Document extract
==============================

Abu Ghraib was awful, I had no idea that worse things happened in the US.

I think all prisoners should get a puppy. I didn’t even have to watch the video to come to this conclusion…its obvious. The US is a bad, bad place…and to begin our reforms, puppies are the very thing.

And a flower.

-XT

Like I said, the deaths and maimings do concern me, but honestly, I don’t know how widespread this problem is, nor the current response levels. This documentary team didn’t really go into that beyond some apparently unsubstantiated claims.

I know. I’m actually pretty familiar with British TV.

Eh. I just found the OMINOUS TONE of the narrator to be waaaaaay over the top.

Wow. I guess I don’t want to go to prison now.

Thanks Britain! Good to know this doesn’t happen in UK prisons.

Yawn…

Are you kidding?!?
Do you know how easy it is to make a shank out of a puppy rib and a flower stalk?
What are you thinking man!

Yeah, maybe they could start a prison dogfighting ring.

From what I saw in the video, Arpaio’s methods didn’t seem to be out of line at all. If Arpaio is vigorous and vigilant in protecting his officers, and allows policies that establish order, then he’s doing his job well, in my opinion.

He’s the guy who got everyone upset for making the inmates wear pink underoos, right?

I’m sure the prisoners wouldn’t abuse either the puppies or the flowers…they (the prisoners…not the puppies or flowers) are simply misunderstood. Or being playful (this could go for the prisoners OR the puppies…probably not the flowers, as I’ve never seen playful flowers).

I’m quite confident in my assessment as its based on emotion…and you can never go wrong when you base an assessment on emotion, or put your faith in the goodness of your fellow man.

==============================

What you will do
Print the part of the comment thread on prisons starting at "Abu Ghraib was" and ending at "over the top.". This data comes from a separate source.

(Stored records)
==============================

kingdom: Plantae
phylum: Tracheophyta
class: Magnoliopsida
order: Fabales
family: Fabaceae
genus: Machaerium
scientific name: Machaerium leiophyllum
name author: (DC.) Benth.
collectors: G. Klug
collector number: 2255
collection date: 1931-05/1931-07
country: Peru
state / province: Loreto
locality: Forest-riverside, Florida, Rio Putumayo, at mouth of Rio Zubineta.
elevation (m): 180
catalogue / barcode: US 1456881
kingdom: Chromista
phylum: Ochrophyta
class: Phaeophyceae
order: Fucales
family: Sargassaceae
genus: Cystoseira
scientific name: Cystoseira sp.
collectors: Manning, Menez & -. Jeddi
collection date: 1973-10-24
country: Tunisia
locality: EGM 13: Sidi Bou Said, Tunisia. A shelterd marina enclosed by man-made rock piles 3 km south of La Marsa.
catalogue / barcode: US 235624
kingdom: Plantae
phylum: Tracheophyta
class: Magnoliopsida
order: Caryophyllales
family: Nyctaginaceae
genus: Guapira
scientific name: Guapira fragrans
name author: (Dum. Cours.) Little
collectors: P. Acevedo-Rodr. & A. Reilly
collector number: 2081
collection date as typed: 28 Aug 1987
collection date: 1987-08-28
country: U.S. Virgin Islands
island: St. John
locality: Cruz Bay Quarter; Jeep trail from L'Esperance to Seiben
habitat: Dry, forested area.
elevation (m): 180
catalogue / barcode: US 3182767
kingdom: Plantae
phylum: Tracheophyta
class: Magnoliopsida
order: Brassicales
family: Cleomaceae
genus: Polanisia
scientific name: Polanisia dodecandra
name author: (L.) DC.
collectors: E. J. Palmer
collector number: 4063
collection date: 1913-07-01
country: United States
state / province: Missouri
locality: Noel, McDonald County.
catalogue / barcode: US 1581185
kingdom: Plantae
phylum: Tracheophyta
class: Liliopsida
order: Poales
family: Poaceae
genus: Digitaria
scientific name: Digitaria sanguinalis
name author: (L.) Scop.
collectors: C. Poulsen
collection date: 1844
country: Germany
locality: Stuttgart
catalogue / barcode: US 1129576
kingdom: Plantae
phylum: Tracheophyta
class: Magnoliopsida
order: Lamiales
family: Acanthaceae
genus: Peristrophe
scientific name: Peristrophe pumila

==============================

Answer to this problem
Abu Ghraib was awful, I had no idea that worse things happened in the US.

I think all prisoners should get a puppy. I didn’t even have to watch the video to come to this conclusion…its obvious. The US is a bad, bad place…and to begin our reforms, puppies are the very thing.

And a flower.

-XT

Like I said, the deaths and maimings do concern me, but honestly, I don’t know how widespread this problem is, nor the current response levels. This documentary team didn’t really go into that beyond some apparently unsubstantiated claims.

I know. I’m actually pretty familiar with British TV.

Eh. I just found the OMINOUS TONE of the narrator to be waaaaaay over the top.